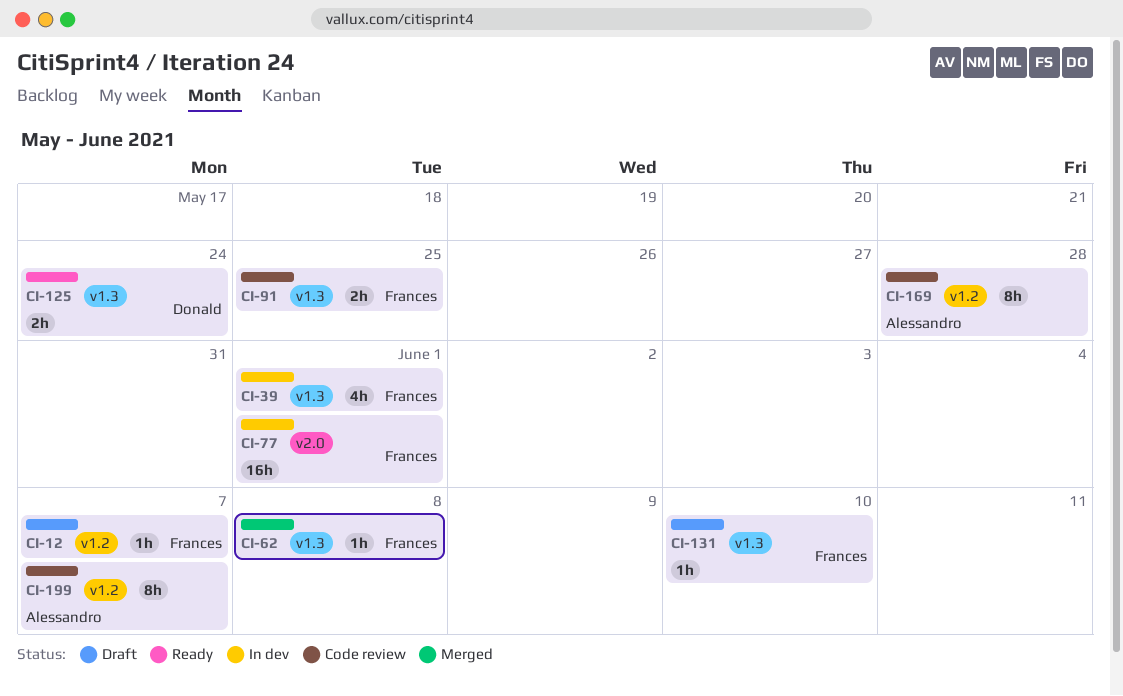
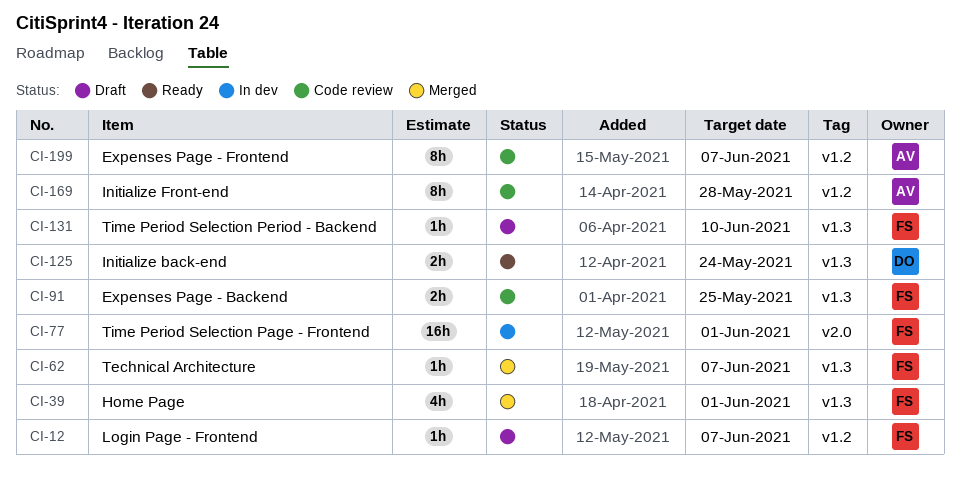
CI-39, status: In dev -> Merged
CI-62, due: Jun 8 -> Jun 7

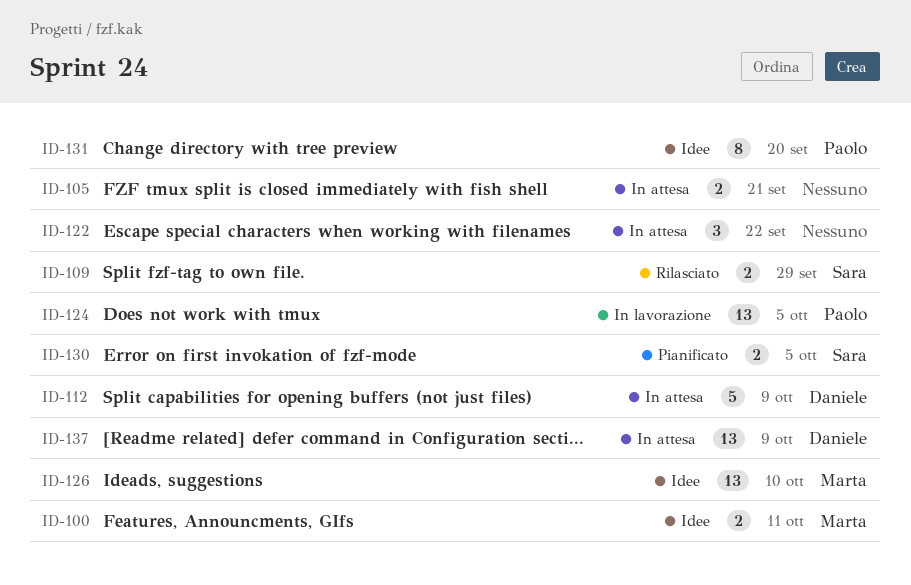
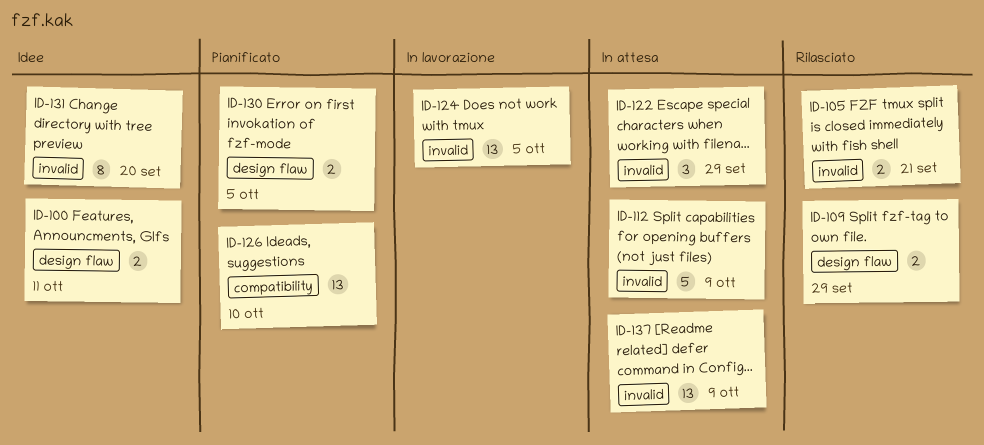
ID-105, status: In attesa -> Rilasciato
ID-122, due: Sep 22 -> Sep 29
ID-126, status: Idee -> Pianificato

Assignment: Copy out the lines of the data where the word "status" can be found.

Task response:
CI-39, status: In dev -> Merged
ID-105, status: In attesa -> Rilasciato
ID-126, status: Idee -> Pianificato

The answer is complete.